Lorsqu’il s’est agit du divorce, de l’avortement, du mariage pour tous, et malgré les esprits les plus conservateurs de notre société, le législateur a créé les conditions du choix et l’encadrement des pratiques afin que ce choix s’exerce librement, sans contrainte et sans aucune dérive.
Sur le sujet de la fin de vie – tabou s’il en est, tant cette question est empreinte en France de notre héritage chrétien – il ne faut pas agir autrement. Laisser l’individu choisir, encadrer les pratiques de la fin de vie afin de s’assurer de son consentement libre et éclairé et de se garder de tout risque de dérive.
La dignité, c’est précisément cela. Agir selon sa conscience, sa volonté, fixer soi-même les limites de sa propre condition de femme ou d’homme et refuser d’en franchir les frontières qui font passer de la vie, belle et magique, à la survie, dramatique et douloureuse.
Pourquoi, en France, contrairement aux Pays-Bas, à la Belgique, au Luxembourg…, pays qui nous sont si proches, des médecins, des religieux, des croyants imposeraient aux autres leurs propres opinions ? N’est-ce pas avoir foi en l’homme que de croire en son jugement et de le respecter, même si cela va à l’encontre de nos convictions personnelles ?
En matière de fin de vie, la dignité, c’est maîtriser les conditions de sa propre fin de vie.
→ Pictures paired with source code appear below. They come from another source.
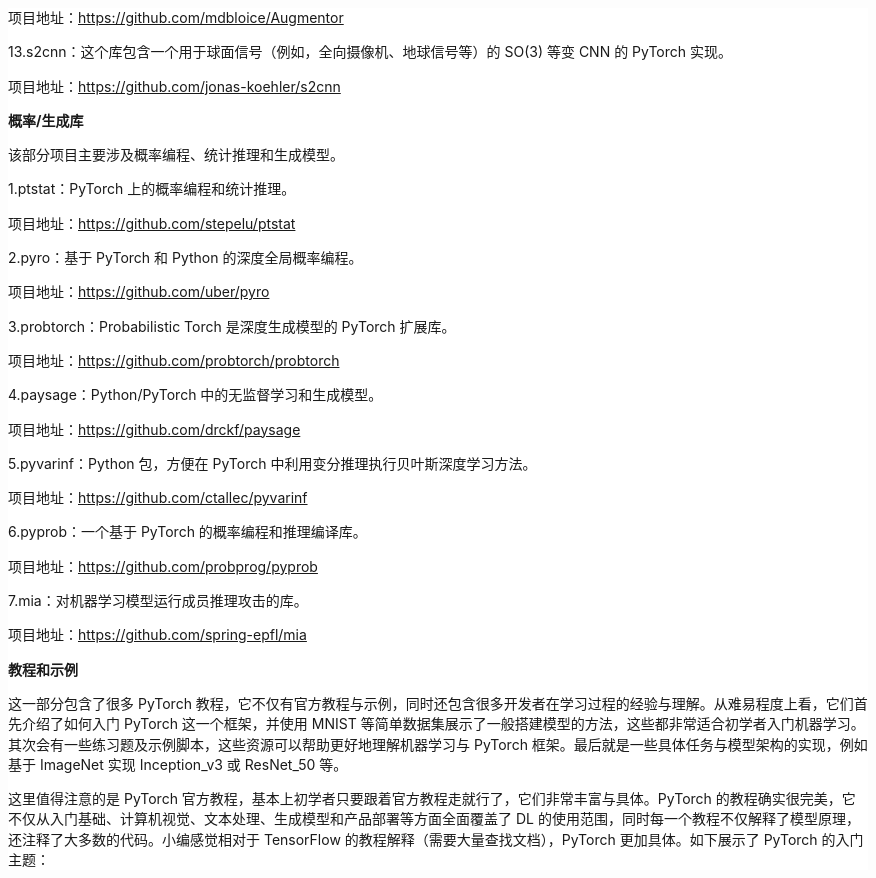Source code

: 项目地址：https://github.com/mdbloice/Augmentor

13.s2cnn：这个库包含一个用于球面信号（例如，全向摄像机、地球信号等）的 SO(3) 等变 CNN 的 PyTorch 实现。

项目地址：https://github.com/jonas-koehler/s2cnn

**概率/生成库**

<mp-miniprogram class="miniprogram_element" data-miniprogram-appid="wxf424e2f3e2f94500" data-miniprogram-path="pages/technology/technology?id=bfbadbc0-b9a9-48c1-8e14-983351e0603f&amp;from=weapp" data-miniprogram-nickname="机器之心 Synced" data-miniprogram-avatar="http://mmbiz.qpic.cn/mmbiz_png/f3g058loLBj0Pib4UhuCFagffSB1RHImwskFzvic6mSp2LDhuerbXxeqqv0b63wSt2Pas7MicNWIcia358rlnhiaVag/640?wx_fmt=png&amp;wxfrom=200" data-miniprogram-title="概率模型" data-miniprogram-imageurl="http://mmbiz.qpic.cn/mmbiz_jpg/KmXPKA19gWibTGiaq0ml0EjRvyGcNTibKdDg21iabxSdQNI00n3ERqOh6DylQwmH8ZicFAVQ2ZWN8gzMdrejicJ0tD5Q/0?wx_fmt=jpeg"></mp-miniprogram>

该部分项目主要涉及概率编程、统计推理和生成模型。

1.ptstat：PyTorch 上的概率编程和统计推理。

项目地址：https://github.com/stepelu/ptstat

2.pyro：基于 PyTorch 和 Python 的深度全局概率编程。

项目地址：https://github.com/uber/pyro

3.probtorch：Probabilistic Torch 是深度生成模型的 PyTorch 扩展库。

项目地址：https://github.com/probtorch/probtorch

4.paysage：Python/PyTorch 中的无监督学习和生成模型。

项目地址：https://github.com/drckf/paysage

5.pyvarinf：Python 包，方便在 PyTorch 中利用变分推理执行贝叶斯深度学习方法。

项目地址：https://github.com/ctallec/pyvarinf

6.pyprob：一个基于 PyTorch 的概率编程和推理编译库。

项目地址：https://github.com/probprog/pyprob

7.mia：对机器学习模型运行成员推理攻击的库。

项目地址：https://github.com/spring-epfl/mia

**教程和示例**

这一部分包含了很多 PyTorch 教程，它不仅有官方教程与示例，同时还包含很多开发者在学习过程的经验与理解。从难易程度上看，它们首先介绍了如何入门 PyTorch 这一个框架，并使用 MNIST 等简单数据集展示了一般搭建模型的方法，这些都非常适合初学者入门机器学习。其次会有一些练习题及示例脚本，这些资源可以帮助更好地理解机器学习与 PyTorch 框架。最后就是一些具体任务与模型架构的实现，例如基于 ImageNet 实现 Inception_v3 或 ResNet_50 等。

这里值得注意的是 PyTorch 官方教程，基本上初学者只要跟着官方教程走就行了，它们非常丰富与具体。PyTorch 的教程确实很完美，它不仅从入门基础、计算机视觉、文本处理、生成模型和产品部署等方面全面覆盖了 DL 的使用范围，同时每一个教程不仅解释了模型原理，还注释了大多数的代码。小编感觉相对于 TensorFlow 的教程解释（需要大量查找文档），PyTorch 更加具体。如下展示了 PyTorch 的入门主题：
Avoir le choix entre être prolongé dans sa thérapie car chaque jour gagné est une victoire sur la maladie ; bénéficier d’un lit dans une unité de soins palliatifs, ce qui est loin d’être le cas dans notre pays tant le manque de moyens hospitaliers est cruel, contrairement à ce qui existe dans les pays du Benelux ; bénéficier d’une aide active à mourir, qu’il s’agisse d’une euthanasie active ou d’un suicide assisté, parce que la mort est là, que le diagnostic de fin de vie a été posé, que la médecine est impuissante non seulement à guérir mais également à soulager et que le patient la demande.
Dans notre pays démocratique, seule une loi républicaine assurera les bonnes pratiques ainsi que l’égalité entre chaque citoyen, sans considération de sa fortune personnelle qui lui permettrait de se rendre en Suisse ou de ses relations qui lui permettraient de bénéficier du coup de pouce d’un médecin plus compatissant et plus audacieux que les autres.
Le tout dernier sondage (Ifop – octobre 2014) rappelle combien les Français sont attachés à cette ultime liberté, celle de choisir le moment et la manière d’éteindre la lumière. En effet, 96% de nos concitoyens sont favorables à la légalisation de l’euthanasie, quand les médecins y sont tout de même favorables à 60% (Ipsos – janvier 2013 pour le Conseil national de l’Ordre des médecins). Dans le même temps, 94% des Français comprennent le choix de leurs compatriotes qui s’exilent en Suisse pour y mourir dignement, puisque c’est pour 92% le signe du caractère insatisfaisant de la loi Leonetti.
Nous pourrons débattre des heures. Nous pourrons parler d’Hippocrate et de Dieu. Du don et du Sacré. Néanmoins, aucun argument ne viendra à bout de la supériorité de la liberté et du choix sur les croyances et l’autoritarisme, voire le paternalisme. C’est aussi cela, la dignité de l’homme : décider pour lui-même et ne pas subir d’influences.
Alors, comment assurer une fin de vie digne en France ? Ecoutez la souffrance et la demande de celui qui est dans le lit. Ne parlez pas en son nom. Epargnez-lui les tourments de la fin de vie si tel est son choix. Epargnez-lui le temps de l’agonie s’il le demande.
La dignité du mourant est de rester un citoyen libre et responsable jusqu’au bout. Un citoyen écouté et respecté. Aux détracteurs du droit de mourir dans la dignité, je rappellerai aussi que la dignité des vivants est de respecter autrui et de ne pas lui imposer ses vues. C’est une question de principe et de droit.